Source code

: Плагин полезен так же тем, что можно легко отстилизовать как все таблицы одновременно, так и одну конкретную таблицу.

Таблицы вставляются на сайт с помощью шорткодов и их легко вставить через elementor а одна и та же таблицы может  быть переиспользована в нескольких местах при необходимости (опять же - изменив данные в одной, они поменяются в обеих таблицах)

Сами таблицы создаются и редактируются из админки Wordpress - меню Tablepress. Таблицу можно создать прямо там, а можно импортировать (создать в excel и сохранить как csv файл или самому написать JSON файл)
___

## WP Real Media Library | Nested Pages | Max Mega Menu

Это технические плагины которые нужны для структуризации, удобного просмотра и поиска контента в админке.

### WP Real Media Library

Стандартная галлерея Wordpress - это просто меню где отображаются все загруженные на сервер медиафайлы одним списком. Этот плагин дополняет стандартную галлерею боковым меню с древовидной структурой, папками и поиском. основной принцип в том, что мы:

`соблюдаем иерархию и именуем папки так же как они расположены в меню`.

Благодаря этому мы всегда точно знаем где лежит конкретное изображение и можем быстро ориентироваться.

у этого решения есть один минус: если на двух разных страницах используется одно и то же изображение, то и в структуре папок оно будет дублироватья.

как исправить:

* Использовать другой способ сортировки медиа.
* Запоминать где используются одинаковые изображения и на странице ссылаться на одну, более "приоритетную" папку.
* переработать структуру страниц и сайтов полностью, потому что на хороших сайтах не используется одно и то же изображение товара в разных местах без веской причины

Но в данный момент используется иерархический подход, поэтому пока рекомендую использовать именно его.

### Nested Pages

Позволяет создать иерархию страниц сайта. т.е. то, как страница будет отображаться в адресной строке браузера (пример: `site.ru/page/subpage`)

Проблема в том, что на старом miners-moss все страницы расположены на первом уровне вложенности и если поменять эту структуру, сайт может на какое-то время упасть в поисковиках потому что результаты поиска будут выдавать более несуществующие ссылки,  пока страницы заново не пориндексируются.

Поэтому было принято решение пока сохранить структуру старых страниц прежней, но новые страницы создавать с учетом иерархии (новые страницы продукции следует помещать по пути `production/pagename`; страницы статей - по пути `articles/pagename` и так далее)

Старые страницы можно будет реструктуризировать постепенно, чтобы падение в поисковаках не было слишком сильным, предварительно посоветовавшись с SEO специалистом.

════

Bring together each line above where the string "было" turns up.

• **EXERCISE ANSWER**
Поэтому было принято решение пока сохранить структуру старых страниц прежней, но новые страницы создавать с учетом иерархии (новые страницы продукции следует помещать по пути `production/pagename`; страницы статей - по пути `articles/pagename` и так далее)
Старые страницы можно будет реструктуризировать постепенно, чтобы падение в поисковаках не было слишком сильным, предварительно посоветовавшись с SEO специалистом.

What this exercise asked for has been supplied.